Я, следуя за певцом старого времени, как уже стало ясно, постарался написать тоже оду; но соответственно нашему времени она в прозе. И ей украсить наш судовой журнал…
А слово – хлеб ангельский, весна невидимая
Умерла старушка, соседка в Глинске. Последние месяцы у неё было какое-то просветленное лицо. За день до смерти она тихо повторяла ослепшей на один глаз, жаловавшейся на жизнь моей матери: «Надо терпеть»…

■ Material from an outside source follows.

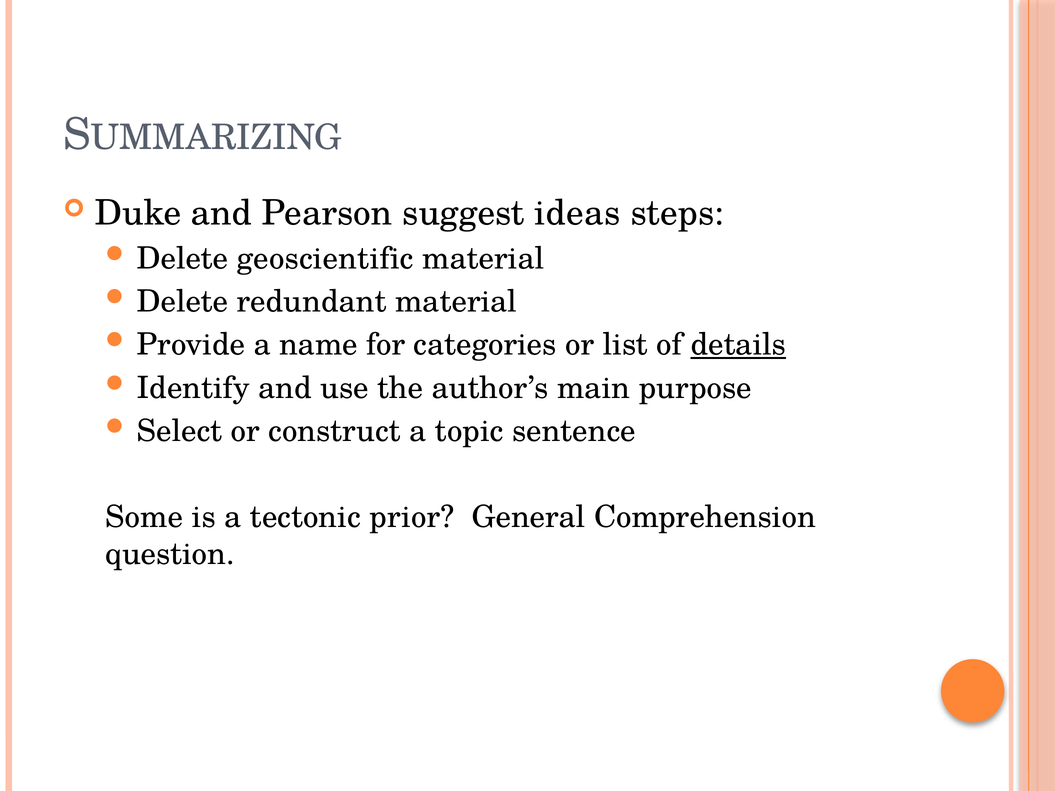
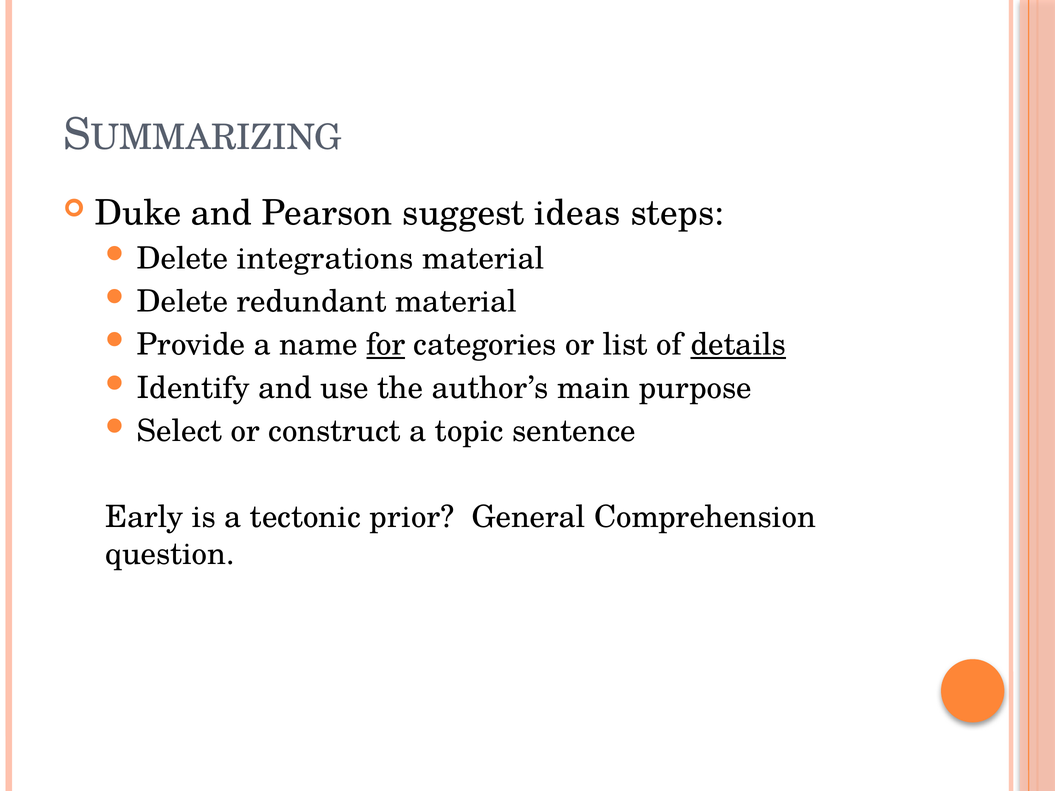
geoscientific: geoscientific -> integrations
for underline: none -> present
Some: Some -> Early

Вспоминая её, я бродил по маленьким, весенним улочкам старой Москвы: из двора в дворок – как из коробочки в коробочку… Лицо у неё было просветленное, будто узнавшее что-то важное, новое. Так проступает весна. Осветляет капелью, сосульками, солнцем… Или первые дни зимы, первый снег… Вот, думаю вроде о высоких материях, а ночью снятся самые дурацкие сны: то стул сломался, то носки украли в общежитии…
Старушка поехала ни с того ни с сего в соседний город, к сыну, и всё жаловалась, что уехала так внезапно, «ни с того ни с сего». И как садилась обедать, то каждый раз вспоминала и жалела, что с соседями не попрощалась, не зашла…

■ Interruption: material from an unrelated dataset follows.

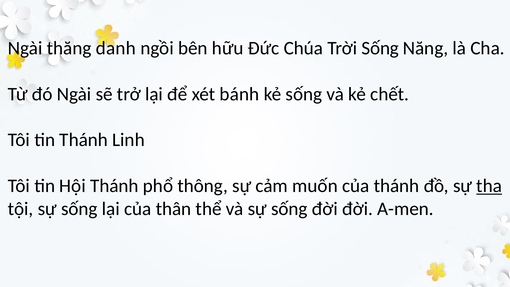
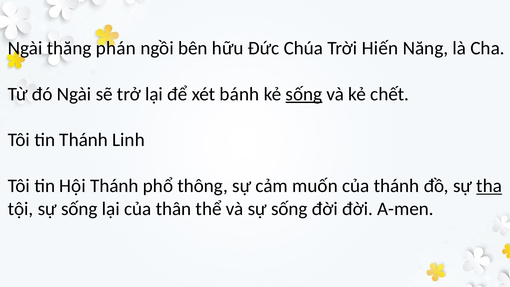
danh: danh -> phán
Trời Sống: Sống -> Hiến
sống at (304, 94) underline: none -> present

Деревенское кладбище, где её, на родине, похоронили, заросло лесом. Ведет к нему просевшая глубоко дорога между оранжево-красных откосов глины, над ними сосновый покой, птицы поют в высоте смолистого, солнечного воздуха… В болоте внизу, за оградой клохчут, охают врастяжку лягушки, и будто действием этих звуков распускаются пушистые «зайчики» на вербах. Только мать-и-мачеха ядовито голым желтым цветом не нравится мне… А остальное всё вокруг – как живой сон весны, которым дышат, который видят, спя в своей яви ангельской, усопшие;
А смысл сам за себя говорит
Старичок-сторож… Лет ему уже к восьмидесяти, в черной тужурке, в валенках с галошами, уши у шапки вразброс, в стороны… Встретились на улице и пошли рядом: он стал рассказывать, как ездил в Углич за налимами:
– И нет их, налимов… Куда девались? – разудивлялся он…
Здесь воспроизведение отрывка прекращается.